What can Greek Myths Teach Us About Our Ideals?

The interesting thing about the Greeks is that they view themselves one way, but their actual behaviors tend to be another way. Take the case of the Athenians. People living in Athens actually fell into three distinct classes. There is the nobility; and there are the free people; and then there are the slaves.

If you have ever studied classical Greek mythology and Greek society, in particular, this information would probably have escaped you because you would be taken in by all these amazing philosophies as well as amazing intellectual work. However, that intellectual body of work requires funding. People can’t just normally drop everything and simply write philosophy. Somebody has to pay for that, and this is where the slave society comes in.

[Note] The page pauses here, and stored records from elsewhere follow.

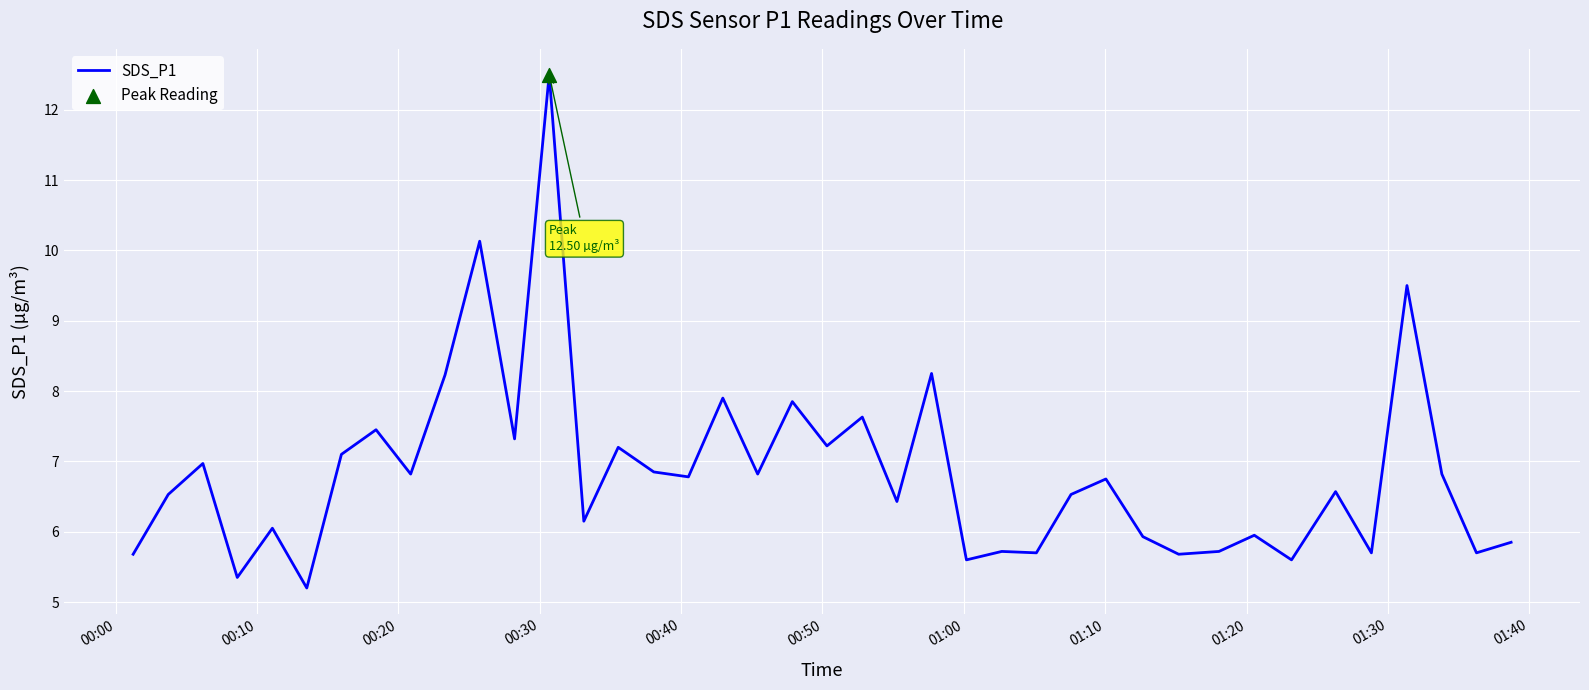

What is the smallest value displayed?

5.2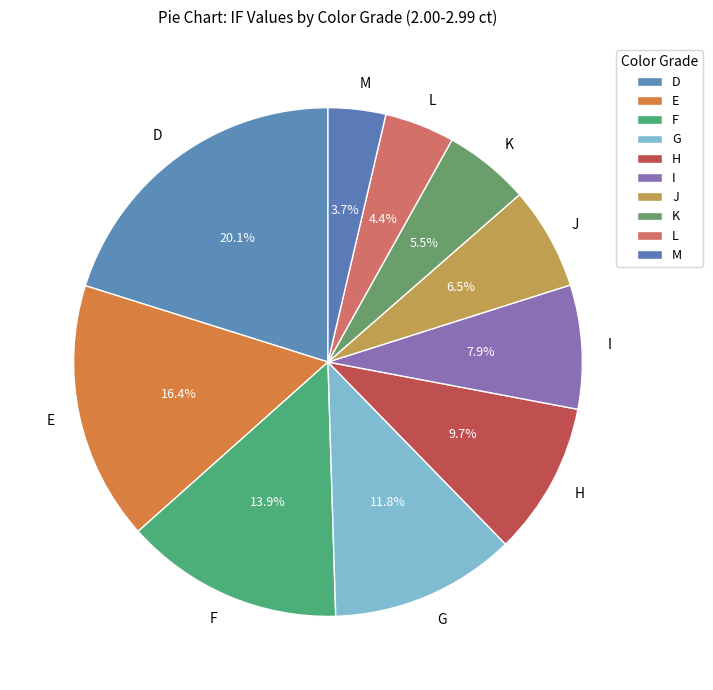

To the nearest percent, what is the average slice percentage?

10%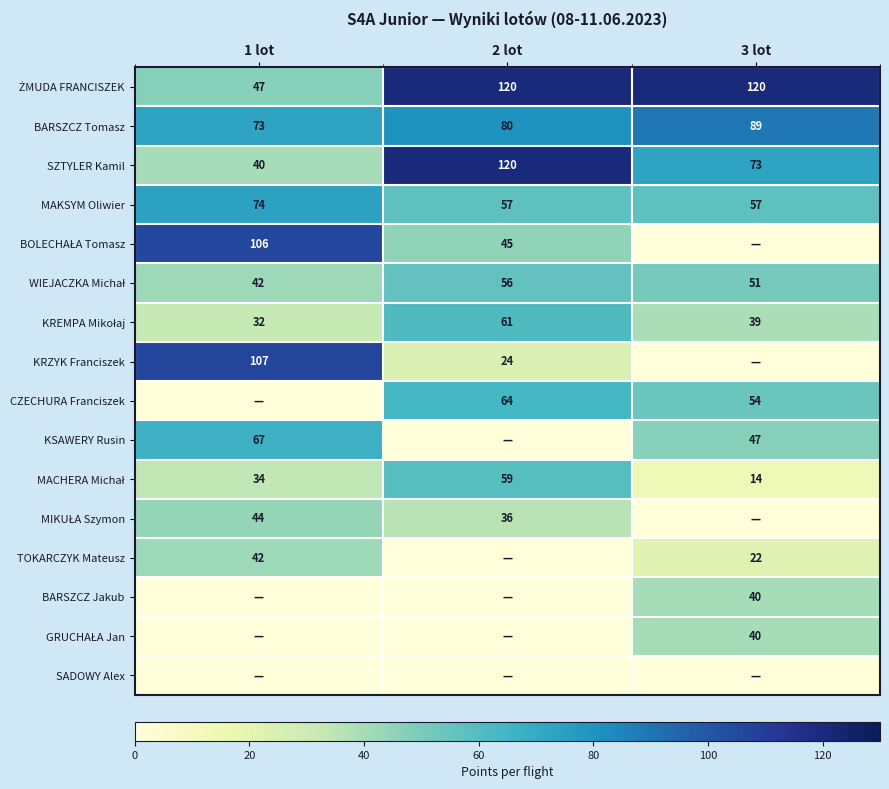

What value does the MAKSYM Oliwier series have at 2 lot, to the nearest 5?

55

It really is a leisure society where only a relatively small fraction of the population had the luxury of sitting around in an open area talking about philosophy and matters of the mind. All the hard, back-breaking labor to put food on the table and keep a roof over your head as well as keep you safe from invaders were done primarily by slaves. I bring up this dichotomy because this is, in my opinion, the biggest lesson Greeks can teach us.

When we look at their mythology, we realize that there is often a disconnect between how the Greeks think of themselves, how they’re perceived by other people and how they actually behave and think. These three identities, if you will, are disconnected from each other.

Believe it or not, that’s how most people are. In our minds, we are basically at the top of the world. We are doing the right thing. We’re putting up the good fight. We have the right ideals. However, when you look at how people actually behave as well as the stories they tell themselves, a completely different picture emerges. This is the main lesson Greek myths have to offer to us.

If you think about it, it’s a cautionary tale. The moral of the story is if you want real progress, then you have to be willing to get real. In other words, stop looking at your present reality based on the ideals you are reading into facts. Look at them for what they are. Appreciate them based on how they really are because you’d be surprised as to how disconnected your ideal vision or overarching philosophy and mission/vision statement as a culture to how things truly play out on the ground.

If you need a modern example of this, you just look at America after the Vietnam War. If you ask the typical American, they have a distinct American-centered view of their country’s impact on the rest of the world as well as history. They are the torch bearers of freedom. That is not an uncommon description of how Americans see themselves, or they are the Vanguards of human rights. However, if you look at how the US Government has actually performed, a totally different picture emerges.

So, this disconnect in Greek mythology between theory, and practice still resonates to this time and day.